На другом конце села хлопнул выстрел, прошлась автоматная очередь. И над крышами поднялся истошный бабий вопль. Надежда заторопилась. В зарослях крапивы и лебеды отыскала тропку, соединившую двор Степаниды с ущековской усадьбой. Протиснулась между воротами. Чья-то рука схватила ее и поволокла в угол. Надежда уселась на подстилку из прошлогодней соломы, разглядела спасительницу — Маруська Алтухова. Тут же непримиримо мелькнул рыжий Веркин глаз. «Все тут, — с каким-то отрешенным удавлением догадалась Надежда. — Чего же они не ушли? Целый девичник. Надо же! Раньше тут на посиделки собирались, сейчас-то зачем? А ну, узнает солдатня?»
В щели между досками видно было, как немцы ходили по двору, обливались по пояс, гогоча. Валили свиней.
Некоторые бабы с ребятишками из других домов тоже пробрались в ущековский сарай. Председательская дочка Василиса пришла с дальнего конца деревни и принесла еще одну страшную разгадку. Ихняя соседка Наська Парфенова с утрева затеяла баню и танков не слыхала. А тут — немцы! Голую вытащили и начали гонять по огороду. Отец кинулся за ружьем и жахнул в одного. Тут его и порешили.
На Степанидовом дворе залился лаем хозяйский пес Пушок. Зимой, когда Степанида взяла его, он и в самом деле был, как пушок — маленький, белый. Только лапы толстые. И соответственно вырос — лохматый, сильный, но не злой. Степанида редко держала его на цепи. Только в это утро посадила. И он все время молчал, словно чуял опасность. Да, видно, кто-то из солдатни его раздразнил.
К вечеру немцы добрались до ущековского сарая и повыгоняли всех, но не били. Каждая женщина, выходя, вжимала голову.
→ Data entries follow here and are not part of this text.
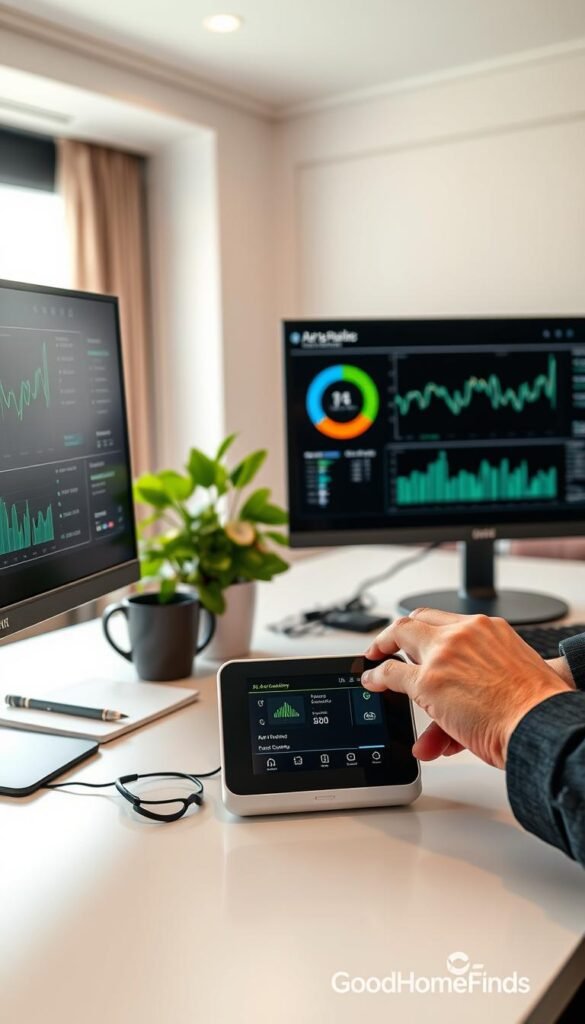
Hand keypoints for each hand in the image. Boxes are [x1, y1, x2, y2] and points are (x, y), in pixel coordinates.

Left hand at [362, 609, 572, 768]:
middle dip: (401, 632)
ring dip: (384, 647)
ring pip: (402, 634)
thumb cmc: (536, 709)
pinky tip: (372, 680)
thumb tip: (467, 703)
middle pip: (420, 619)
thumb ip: (482, 684)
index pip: (450, 622)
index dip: (431, 630)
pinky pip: (391, 672)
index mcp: (490, 629)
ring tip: (376, 659)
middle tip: (389, 643)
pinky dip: (377, 675)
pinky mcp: (428, 680)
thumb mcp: (512, 679)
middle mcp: (466, 633)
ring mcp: (444, 653)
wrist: (540, 724)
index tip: (424, 638)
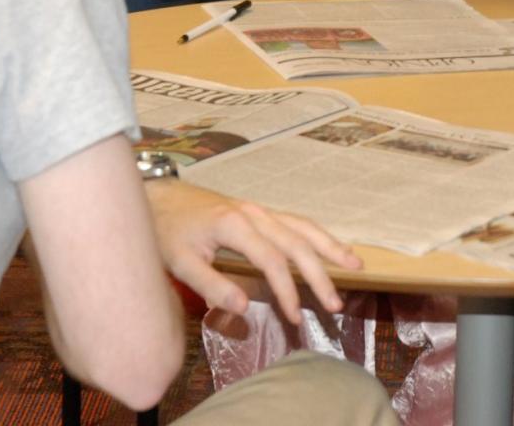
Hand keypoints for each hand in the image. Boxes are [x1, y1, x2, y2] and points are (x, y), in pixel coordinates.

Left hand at [145, 180, 360, 323]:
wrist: (158, 195)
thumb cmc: (165, 230)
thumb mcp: (178, 262)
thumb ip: (211, 285)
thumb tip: (245, 308)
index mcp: (235, 225)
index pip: (272, 261)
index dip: (287, 291)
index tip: (295, 317)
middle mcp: (254, 214)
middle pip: (297, 244)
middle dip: (319, 275)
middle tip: (335, 304)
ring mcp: (259, 210)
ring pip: (304, 227)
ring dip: (330, 248)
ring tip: (356, 266)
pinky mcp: (259, 213)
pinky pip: (296, 223)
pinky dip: (318, 236)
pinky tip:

Все начало быстро меняться. И необратимо. Когда Надежда подошла ко двору, Пушок опять залился лаем и начал рваться с цепи. Вернувшаяся с подойником и вилами Степанида постаралась утихомирить его. Грузный немец ударил сапогом. Пес заметался на короткой цепи. А немец бил снова и снова, расчетливо, с размахом, по окровавленной голове.
Выронив ведерко с молоком, Степанида бросилась между ними. Но пес, обходя ее, начал рваться еще отчаяннее. Тогда немец, вытащив пистолет, выстрелил. Пушок завыл, дернулся. У пьяного вояки дрожала рука. Оттолкнув старуху, он еще раз прицелился, но только ранил собаку. Белый пушистый мех обильно обагрился кровью. Оцепеневшая Степанида разбежалась и изо всех сил всадила вилы в серый лягушачий мундир. Кровь перемешалась с навозной жижей и потекла за голенище. Немец завыл громче собаки и принялся с остервенением стрелять в Степаниду. Она, как стояла, не шелохнувшись, так и грохнулась. Надежда подбежала, чтобы поднять, не сообразила, что та мертва. Разъярившийся немец хотел застрелить и ее. Но какой-то другой, высокий, с тонким злым лицом, остановил его и велел увести.